Wednesday, March 21, 2012

Linsey Woolsey Quilts

Quilt of various wool, cotton and combination fabrics
Late 19th century

Wool was often mixed with other fibers. One durable combination was a weave of linen and wool, which is called linsey-woolsey, linsey or lincey. Wool is also woven with cotton, a combination also called linsey.

These details, all from mid to late 19th century quilts, show a variety of mixed weaves. It's difficult to learn what linsey is from photos. Once you see it and handle it you learn it well. The vertical brown strip above looks to be a linsey twill:  a brown wool warp and white cotton weft.


Linsey (the brown above is probably linsey) is hard to date, unlike calimanco with its polish or delaine with its print. Linsey fabric in a twill, a plain weave, a plaid or a stripe would look pretty much the same in 1776 or 1876.


There are many kinds of durable hand woven fabrics.
It's linsey if it's a combination of wool and linen or cotton.
Look for the white yarns to identify linsey. The linen or cotton is often left uncolored, but it can also be dyed.

Pieced linsey quilt attributed to
Kentucky, about 1800, from Cowan Auctions
Linsey fabrics tend to be the basic natural dyes, madder reds, indigo blues and browns from a variety of dyes with the natural whites and grays of linen and cotton.

Here's a twill linsey peeking through a hole in quilt

Another hole in the same quilt. Someone has covered a linsey quilt with another fabric. The linsey is more durable than it's patch here.

The cloth was often woven with pattern: stripes and checks.
My friend Merikay Waldvogel who lives in Tennessee knows more about linsey quilts than anyone I know. Here are some from her collection in her guest room, and some of the details above are from her quilts.

The cover quilt for the Kentucky Quilt Project book
is an imaginative use of linsey woolsey
 and other home spun and hand woven fabrics.
See more about the quilt by Nancy Miller Grider at the quilt Index:
In listening to Merikay I have gathered that most of the linsey quilts we see are mid to late 19th century. Many are Southern and many were made after the Civil War to recycle old linsey clothing that was too durable to throw away but too unfashionable amd too uncomfortable to wear. Most of the fabric in these quilts is a mix of wool and cotton rather than wool and linen.
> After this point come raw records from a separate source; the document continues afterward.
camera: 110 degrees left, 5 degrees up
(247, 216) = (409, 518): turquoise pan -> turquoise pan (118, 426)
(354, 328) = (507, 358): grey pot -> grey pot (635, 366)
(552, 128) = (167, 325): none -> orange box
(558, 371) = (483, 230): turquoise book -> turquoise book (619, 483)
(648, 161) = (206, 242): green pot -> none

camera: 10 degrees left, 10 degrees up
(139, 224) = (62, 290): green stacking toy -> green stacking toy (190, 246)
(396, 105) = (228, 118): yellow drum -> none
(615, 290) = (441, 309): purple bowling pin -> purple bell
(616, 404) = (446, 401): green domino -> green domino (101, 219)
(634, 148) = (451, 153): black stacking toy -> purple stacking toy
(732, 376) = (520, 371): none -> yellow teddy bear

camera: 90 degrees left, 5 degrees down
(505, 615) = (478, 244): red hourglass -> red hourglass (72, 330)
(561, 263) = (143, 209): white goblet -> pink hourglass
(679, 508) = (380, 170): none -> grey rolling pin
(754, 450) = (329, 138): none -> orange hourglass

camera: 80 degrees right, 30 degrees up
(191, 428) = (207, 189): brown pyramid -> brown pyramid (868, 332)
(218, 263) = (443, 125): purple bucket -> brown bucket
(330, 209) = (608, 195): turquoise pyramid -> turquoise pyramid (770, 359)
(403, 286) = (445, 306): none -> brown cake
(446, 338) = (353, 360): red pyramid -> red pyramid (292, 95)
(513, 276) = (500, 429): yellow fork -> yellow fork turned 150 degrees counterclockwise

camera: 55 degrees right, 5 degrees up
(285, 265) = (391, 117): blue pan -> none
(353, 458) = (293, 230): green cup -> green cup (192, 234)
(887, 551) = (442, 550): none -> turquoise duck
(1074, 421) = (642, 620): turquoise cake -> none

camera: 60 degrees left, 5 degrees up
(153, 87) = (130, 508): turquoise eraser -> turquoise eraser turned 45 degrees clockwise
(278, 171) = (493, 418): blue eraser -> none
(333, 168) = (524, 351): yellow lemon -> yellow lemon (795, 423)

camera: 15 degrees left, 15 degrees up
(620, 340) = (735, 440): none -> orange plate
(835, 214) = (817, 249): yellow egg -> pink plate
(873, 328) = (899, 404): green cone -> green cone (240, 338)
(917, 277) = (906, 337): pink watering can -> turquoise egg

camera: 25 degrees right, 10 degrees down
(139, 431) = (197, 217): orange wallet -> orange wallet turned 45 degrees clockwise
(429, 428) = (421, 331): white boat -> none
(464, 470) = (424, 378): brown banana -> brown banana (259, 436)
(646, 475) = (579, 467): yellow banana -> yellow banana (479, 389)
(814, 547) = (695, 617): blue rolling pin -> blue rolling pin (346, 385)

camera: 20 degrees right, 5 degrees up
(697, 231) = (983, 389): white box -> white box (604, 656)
Detail of a linsey petticoat from Baker & Co. Antiques

For many years curators and dealers referred to all home woven or wool quilts as linsey-woolsey quilts, even if there was no linen or cotton in the fiber, but now everyone is trying to be accurate and specific with descriptions like worsted and calimanco for the early quilts. There are undoubtedly some late-18th century and early-19th century quilts made from linsey fabrics, but a linsey quilt is a pretty good clue to mid- to late-19th century.

A quilt from an online auction. The square in a square blocks are wool combination fabrics, the sashing looks to be cotton. See detail at the top of the page.

See what I said about linsey twenty years ago in Clues in the Calico at Google Books
And read what Merikay says in "Southern Linsey Quilts of the Nineteenth Century," a chapter in Quiltmaking in America: Beyond the Myths.

Quotes from the Era:

The Pennsylvania Gazette, No. 1954, June 5, 1766
Was stolen, on the 7th of May last, from Francis Quick's Bleach-yard, of Amwell Township, Hunterdon County, in West New-Jersey, sundry Lots of Goods, viz. three homespun Shifts, one Pair of homespun Sheets, three Pillow Cases, a long Calico double Gown, purple and white, the Figure on one Side much smaller than the other, one striped Linsey Petticoat, with a deep and pale blue...her Habit as near as can be remembered is a black and blue striped Linsey short Gown, a Linsey Petticoat, and a Leaden coloured Stuff Bonnet..."

Lucy Bakewell Audubon complaining about her Dutch and Swiss women servants in 1805: "How people forget their former situations. When they came here they were thankful for linsey gowns and now though my Papa bought each of them a printed cotton, yet nothing would do but a white dimity..." Quoted in Carolyn Delatte, Lucy Audubon: A Biography (Louisiana State University Press, 1982) page 31.